**Your objective:** Rewrite the records from the start through the line containing "crop and rotate: left 1.088%, right 8.807%", replacing "developed" with "processed" and leaving everything else unchanged.

**Provided data:**
■ ■ ■ ■ ■
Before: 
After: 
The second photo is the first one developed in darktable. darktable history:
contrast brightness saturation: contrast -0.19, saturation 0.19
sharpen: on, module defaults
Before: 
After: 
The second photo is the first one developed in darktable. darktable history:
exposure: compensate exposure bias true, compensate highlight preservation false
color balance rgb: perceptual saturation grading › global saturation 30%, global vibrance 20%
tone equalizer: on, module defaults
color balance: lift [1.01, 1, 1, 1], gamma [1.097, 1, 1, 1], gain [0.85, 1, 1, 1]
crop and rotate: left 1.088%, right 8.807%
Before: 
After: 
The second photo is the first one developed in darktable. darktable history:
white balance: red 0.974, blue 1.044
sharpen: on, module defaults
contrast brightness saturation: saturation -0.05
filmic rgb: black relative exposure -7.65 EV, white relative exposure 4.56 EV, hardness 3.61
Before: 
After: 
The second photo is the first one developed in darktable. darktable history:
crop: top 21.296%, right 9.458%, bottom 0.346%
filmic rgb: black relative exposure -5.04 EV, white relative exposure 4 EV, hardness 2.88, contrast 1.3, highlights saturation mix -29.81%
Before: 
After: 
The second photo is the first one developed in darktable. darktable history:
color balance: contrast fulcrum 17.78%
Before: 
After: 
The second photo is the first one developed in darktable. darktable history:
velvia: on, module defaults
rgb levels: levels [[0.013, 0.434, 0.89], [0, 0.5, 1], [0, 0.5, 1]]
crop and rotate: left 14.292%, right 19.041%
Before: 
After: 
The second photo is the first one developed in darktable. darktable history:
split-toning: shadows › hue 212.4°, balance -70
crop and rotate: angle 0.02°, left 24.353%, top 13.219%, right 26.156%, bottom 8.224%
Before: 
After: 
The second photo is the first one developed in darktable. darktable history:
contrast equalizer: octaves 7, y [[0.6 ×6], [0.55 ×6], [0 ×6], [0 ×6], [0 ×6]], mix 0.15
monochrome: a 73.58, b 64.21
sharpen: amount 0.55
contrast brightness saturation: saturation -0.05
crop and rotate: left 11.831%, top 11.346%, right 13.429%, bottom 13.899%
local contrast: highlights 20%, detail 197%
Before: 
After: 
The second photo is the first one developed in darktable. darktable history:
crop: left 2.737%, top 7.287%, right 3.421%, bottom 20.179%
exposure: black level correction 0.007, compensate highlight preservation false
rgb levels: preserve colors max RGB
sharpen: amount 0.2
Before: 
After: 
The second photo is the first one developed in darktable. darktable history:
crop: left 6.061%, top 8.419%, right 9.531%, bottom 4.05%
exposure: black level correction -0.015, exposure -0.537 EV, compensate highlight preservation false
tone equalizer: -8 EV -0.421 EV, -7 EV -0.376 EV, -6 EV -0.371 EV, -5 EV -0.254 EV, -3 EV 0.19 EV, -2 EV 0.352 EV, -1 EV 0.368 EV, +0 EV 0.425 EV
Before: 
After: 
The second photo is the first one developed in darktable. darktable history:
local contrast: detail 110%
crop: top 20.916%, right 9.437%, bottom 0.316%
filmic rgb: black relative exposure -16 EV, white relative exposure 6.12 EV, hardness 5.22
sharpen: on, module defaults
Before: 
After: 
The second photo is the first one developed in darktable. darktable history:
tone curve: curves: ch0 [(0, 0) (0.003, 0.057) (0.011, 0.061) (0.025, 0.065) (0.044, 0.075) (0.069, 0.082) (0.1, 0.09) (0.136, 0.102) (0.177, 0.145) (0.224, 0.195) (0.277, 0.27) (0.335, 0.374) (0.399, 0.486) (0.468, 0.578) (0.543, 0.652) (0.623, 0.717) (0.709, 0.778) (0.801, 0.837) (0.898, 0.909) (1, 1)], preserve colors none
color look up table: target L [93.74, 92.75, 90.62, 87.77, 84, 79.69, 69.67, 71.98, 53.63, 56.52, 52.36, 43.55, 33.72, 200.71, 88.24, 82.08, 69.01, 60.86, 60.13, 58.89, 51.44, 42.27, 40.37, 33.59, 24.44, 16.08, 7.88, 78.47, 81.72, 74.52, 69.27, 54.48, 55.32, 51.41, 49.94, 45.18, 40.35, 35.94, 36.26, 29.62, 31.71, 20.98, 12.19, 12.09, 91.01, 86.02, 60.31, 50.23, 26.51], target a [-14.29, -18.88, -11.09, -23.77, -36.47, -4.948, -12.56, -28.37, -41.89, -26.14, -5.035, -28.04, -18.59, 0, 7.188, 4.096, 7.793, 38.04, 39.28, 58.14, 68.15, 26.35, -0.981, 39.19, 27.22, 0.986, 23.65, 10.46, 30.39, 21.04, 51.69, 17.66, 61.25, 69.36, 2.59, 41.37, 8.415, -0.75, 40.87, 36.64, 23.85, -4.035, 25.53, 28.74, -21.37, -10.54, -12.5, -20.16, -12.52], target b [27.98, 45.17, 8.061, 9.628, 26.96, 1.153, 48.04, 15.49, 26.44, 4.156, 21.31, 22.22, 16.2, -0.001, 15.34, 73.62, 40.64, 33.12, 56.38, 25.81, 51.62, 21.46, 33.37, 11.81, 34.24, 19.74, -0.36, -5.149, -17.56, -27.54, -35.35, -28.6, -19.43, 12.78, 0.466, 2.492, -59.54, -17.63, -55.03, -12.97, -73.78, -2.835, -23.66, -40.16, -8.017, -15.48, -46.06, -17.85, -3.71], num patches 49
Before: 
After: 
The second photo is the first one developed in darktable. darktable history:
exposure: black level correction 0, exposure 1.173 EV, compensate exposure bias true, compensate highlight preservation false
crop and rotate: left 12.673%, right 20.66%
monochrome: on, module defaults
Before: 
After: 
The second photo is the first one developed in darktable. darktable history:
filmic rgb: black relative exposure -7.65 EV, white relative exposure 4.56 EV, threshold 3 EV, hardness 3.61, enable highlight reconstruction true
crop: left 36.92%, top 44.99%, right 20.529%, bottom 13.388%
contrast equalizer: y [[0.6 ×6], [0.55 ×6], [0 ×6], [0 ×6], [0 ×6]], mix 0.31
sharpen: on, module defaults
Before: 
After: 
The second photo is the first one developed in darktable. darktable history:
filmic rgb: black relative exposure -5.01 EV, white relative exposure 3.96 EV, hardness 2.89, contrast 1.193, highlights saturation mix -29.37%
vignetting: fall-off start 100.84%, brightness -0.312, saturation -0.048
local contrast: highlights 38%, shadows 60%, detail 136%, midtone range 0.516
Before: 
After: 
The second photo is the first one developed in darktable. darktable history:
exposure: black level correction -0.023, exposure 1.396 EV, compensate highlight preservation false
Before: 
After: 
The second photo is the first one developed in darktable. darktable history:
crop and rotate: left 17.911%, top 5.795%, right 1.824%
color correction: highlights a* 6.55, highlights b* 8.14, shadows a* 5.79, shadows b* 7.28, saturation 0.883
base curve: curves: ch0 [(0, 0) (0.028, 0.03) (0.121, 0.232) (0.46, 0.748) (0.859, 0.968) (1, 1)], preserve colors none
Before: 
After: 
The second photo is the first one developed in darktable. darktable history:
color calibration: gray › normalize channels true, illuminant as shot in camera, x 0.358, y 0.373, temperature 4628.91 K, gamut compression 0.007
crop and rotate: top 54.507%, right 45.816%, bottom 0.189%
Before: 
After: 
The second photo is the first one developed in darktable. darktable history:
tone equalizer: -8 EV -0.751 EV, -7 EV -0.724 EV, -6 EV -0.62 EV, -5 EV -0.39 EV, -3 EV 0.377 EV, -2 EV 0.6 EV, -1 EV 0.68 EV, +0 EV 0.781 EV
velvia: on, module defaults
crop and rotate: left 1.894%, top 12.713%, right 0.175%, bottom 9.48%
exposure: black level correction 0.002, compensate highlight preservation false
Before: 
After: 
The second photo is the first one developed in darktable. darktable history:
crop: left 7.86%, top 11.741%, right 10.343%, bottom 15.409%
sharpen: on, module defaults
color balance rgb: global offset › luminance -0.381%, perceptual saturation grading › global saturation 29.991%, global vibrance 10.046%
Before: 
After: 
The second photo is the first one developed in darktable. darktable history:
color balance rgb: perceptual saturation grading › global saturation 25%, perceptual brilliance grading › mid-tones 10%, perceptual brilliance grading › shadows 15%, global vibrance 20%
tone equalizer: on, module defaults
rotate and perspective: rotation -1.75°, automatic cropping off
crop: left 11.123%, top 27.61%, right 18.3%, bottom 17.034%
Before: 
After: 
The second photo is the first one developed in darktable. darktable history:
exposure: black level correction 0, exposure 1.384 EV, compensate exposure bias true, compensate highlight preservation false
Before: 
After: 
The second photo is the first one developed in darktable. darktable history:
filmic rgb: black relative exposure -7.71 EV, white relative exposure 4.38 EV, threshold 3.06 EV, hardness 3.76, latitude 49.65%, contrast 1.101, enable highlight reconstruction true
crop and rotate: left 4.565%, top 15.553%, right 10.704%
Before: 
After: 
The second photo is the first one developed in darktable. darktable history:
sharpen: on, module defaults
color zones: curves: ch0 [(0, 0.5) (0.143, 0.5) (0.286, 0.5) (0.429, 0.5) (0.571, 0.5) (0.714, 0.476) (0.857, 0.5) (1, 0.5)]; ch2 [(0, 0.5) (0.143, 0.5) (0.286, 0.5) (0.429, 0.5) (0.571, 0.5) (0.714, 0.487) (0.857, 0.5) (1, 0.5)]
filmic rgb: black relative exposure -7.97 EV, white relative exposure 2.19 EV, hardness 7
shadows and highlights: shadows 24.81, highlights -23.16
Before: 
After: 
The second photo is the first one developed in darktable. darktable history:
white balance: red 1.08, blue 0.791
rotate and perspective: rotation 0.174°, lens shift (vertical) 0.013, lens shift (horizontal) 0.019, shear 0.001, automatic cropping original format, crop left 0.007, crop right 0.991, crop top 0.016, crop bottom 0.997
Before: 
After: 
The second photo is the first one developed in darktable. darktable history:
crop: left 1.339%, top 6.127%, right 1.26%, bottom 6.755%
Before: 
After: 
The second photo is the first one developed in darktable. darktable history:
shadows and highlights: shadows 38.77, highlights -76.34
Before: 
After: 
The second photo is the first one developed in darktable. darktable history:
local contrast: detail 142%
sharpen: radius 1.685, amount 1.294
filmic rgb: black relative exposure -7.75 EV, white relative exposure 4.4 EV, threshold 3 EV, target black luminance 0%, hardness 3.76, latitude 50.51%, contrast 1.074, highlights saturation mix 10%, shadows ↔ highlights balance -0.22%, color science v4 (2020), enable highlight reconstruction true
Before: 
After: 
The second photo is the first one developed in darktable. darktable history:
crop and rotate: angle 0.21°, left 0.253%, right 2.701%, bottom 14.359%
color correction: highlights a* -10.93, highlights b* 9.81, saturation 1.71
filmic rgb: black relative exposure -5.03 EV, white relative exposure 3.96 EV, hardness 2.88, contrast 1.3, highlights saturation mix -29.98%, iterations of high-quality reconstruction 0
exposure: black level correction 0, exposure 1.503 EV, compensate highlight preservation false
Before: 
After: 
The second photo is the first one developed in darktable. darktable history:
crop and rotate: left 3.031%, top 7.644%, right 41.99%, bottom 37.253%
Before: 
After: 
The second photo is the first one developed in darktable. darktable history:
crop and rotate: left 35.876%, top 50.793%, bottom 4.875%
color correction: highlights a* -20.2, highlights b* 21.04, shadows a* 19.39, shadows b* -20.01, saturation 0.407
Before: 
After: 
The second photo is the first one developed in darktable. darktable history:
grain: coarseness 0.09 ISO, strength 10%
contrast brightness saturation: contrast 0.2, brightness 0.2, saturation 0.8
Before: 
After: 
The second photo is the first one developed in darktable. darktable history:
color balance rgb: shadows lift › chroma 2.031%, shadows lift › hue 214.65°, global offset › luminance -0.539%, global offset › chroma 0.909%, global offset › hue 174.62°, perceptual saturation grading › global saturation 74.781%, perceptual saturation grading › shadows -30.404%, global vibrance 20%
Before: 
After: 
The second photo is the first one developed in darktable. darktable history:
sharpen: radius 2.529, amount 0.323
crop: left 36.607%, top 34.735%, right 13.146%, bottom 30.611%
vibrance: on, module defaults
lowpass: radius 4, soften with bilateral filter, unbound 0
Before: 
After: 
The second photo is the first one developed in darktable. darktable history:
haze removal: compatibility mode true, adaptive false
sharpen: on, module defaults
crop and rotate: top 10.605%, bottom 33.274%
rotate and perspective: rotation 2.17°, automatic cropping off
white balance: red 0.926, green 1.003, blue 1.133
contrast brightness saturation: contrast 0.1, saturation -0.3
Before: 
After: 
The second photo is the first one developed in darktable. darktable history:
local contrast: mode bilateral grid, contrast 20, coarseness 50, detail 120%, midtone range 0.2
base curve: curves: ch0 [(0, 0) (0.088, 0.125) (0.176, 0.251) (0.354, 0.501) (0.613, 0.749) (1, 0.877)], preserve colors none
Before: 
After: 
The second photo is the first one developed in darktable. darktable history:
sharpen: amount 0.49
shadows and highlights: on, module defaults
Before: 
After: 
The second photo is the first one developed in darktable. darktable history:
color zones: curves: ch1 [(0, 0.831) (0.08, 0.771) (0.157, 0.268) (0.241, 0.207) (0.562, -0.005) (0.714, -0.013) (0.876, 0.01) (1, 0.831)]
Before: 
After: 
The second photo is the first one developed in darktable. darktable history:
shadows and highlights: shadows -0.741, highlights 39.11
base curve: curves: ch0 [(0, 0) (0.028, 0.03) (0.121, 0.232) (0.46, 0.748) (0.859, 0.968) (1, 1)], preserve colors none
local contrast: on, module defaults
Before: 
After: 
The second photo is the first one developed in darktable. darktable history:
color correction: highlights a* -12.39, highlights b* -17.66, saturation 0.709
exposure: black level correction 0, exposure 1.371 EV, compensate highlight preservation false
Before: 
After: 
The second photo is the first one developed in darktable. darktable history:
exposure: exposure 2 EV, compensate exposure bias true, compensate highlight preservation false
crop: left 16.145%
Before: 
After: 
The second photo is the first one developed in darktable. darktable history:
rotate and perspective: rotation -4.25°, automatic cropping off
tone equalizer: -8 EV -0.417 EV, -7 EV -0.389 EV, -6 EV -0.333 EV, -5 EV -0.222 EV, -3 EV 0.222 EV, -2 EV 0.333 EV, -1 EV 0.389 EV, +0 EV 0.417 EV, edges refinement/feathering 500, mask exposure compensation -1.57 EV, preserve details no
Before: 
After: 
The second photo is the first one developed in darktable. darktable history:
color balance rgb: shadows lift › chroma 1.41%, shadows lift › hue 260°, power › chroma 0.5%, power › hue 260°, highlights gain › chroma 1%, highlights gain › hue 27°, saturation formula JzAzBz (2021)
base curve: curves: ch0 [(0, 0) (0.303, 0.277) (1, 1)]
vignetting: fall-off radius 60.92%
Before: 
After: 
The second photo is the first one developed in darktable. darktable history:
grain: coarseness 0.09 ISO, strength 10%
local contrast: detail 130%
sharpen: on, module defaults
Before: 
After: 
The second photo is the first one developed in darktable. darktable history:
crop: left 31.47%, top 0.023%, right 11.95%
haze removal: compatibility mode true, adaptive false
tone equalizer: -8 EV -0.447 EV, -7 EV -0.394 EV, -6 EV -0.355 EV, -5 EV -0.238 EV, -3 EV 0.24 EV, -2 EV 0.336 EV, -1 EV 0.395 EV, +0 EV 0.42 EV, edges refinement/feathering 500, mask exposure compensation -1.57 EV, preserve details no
■ ■ ■ ■ ■
**Response to this exercise:**
Before: 
After: 
The second photo is the first one processed in darktable. darktable history:
contrast brightness saturation: contrast -0.19, saturation 0.19
sharpen: on, module defaults
Before: 
After: 
The second photo is the first one processed in darktable. darktable history:
exposure: compensate exposure bias true, compensate highlight preservation false
color balance rgb: perceptual saturation grading › global saturation 30%, global vibrance 20%
tone equalizer: on, module defaults
color balance: lift [1.01, 1, 1, 1], gamma [1.097, 1, 1, 1], gain [0.85, 1, 1, 1]
crop and rotate: left 1.088%, right 8.807%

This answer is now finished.